The Scottish Enlightenment was no less interested than the French in the whole range of progress – advances in knowledge, culture, politics, morality – but the distinctive development of the English economy was always at the core. One of the classics of the anglophone literature on progress, Adam Ferguson’s Essay on the History of Civil Society, is, for example, a very wide-ranging story of progress, with many different aspects, social, political, cultural, as well as economic. The critical turning-point is identified in Part II, ‘Of the History of Rude Nations’, where Ferguson draws a line between ‘Rude Nations prior to the Establishment of Property’ and ‘Rude Nations, under the Impressions of Property and Interest’. Beyond the invention of property that constitutes the dividing line between savagery and barbarism among ‘rude’ nations, the minimal condition for moving beyond rudeness to refinement is the division of labour; but it is the advent of commercial society that sets in train a distinctive capacity to sustain progress by directing the pursuit of individual self-interest to progressive development.
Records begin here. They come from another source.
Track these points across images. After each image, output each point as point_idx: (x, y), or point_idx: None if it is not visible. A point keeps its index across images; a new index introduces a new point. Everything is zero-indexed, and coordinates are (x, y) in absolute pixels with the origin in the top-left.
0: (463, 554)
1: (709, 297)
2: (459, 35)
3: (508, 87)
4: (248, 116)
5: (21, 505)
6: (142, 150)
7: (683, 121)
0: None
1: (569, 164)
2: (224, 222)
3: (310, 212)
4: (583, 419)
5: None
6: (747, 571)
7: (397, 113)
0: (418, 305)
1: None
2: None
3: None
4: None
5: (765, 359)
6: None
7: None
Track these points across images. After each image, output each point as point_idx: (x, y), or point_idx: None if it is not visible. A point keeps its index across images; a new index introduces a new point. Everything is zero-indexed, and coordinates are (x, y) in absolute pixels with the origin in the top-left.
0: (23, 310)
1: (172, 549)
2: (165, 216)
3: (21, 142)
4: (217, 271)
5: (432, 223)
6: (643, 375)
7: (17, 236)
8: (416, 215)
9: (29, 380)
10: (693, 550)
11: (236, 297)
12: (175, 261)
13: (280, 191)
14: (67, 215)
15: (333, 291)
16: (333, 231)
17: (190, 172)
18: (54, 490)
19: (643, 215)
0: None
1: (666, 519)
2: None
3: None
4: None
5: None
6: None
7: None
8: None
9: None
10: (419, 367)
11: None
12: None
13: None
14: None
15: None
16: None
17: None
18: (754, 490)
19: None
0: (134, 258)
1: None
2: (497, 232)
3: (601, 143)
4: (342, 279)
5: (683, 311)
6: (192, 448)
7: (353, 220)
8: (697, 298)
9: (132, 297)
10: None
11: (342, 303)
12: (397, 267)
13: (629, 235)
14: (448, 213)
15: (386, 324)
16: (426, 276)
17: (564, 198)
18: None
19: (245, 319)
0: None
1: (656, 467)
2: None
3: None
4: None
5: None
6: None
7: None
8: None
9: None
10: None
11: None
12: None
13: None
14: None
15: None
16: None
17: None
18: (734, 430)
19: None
Commerce does, to be sure, endanger civic virtue, and political wisdom is required to preserve it; but the mechanisms of the market, and precisely those imperatives of competition that threaten virtue, are for Ferguson the only conceivable engine of self-sustaining progress. He does not attribute to the market quite the same role in integrating selfish motivations as does his friend Adam Smith, who eventually sought a solution in the disciplines of competition; and Ferguson still assigns to the political domain a greater role in preserving social bonds and moral order. But there is no mistaking his conviction, shared by Smith and Hume, that whatever may have been accomplished by the evolution of the human mind, it is commercial mechanisms and the enhancement of productivity for profit that set in motion progress as a self-sustaining process.The advance of scientific knowledge as the engine of progress seems, then, to be displaced by a different kind of historical mechanism, a self-sustaining economic growth that, in historical reality, existed at that time only in England. Much the same idea of progress appears in the work of Adam Smith, and it is here that we can see the implications of such an argument for conceptions of equality. It may be true that Smith shared Condorcet’s commitment to equality, as well as liberty and justice; but for the Scot the burden of progressive development falls unambiguously on the market. The desirable effects of equitable distribution are, above all, a consequence of market mechanisms. The natural outcome of economic growth will be not only to raise the living standards of the poor but also to rebalance the distribution between profit and wages, on the grounds that the greater the amount of ‘stock’ or capital, the lower the rate of profit in relation to wages.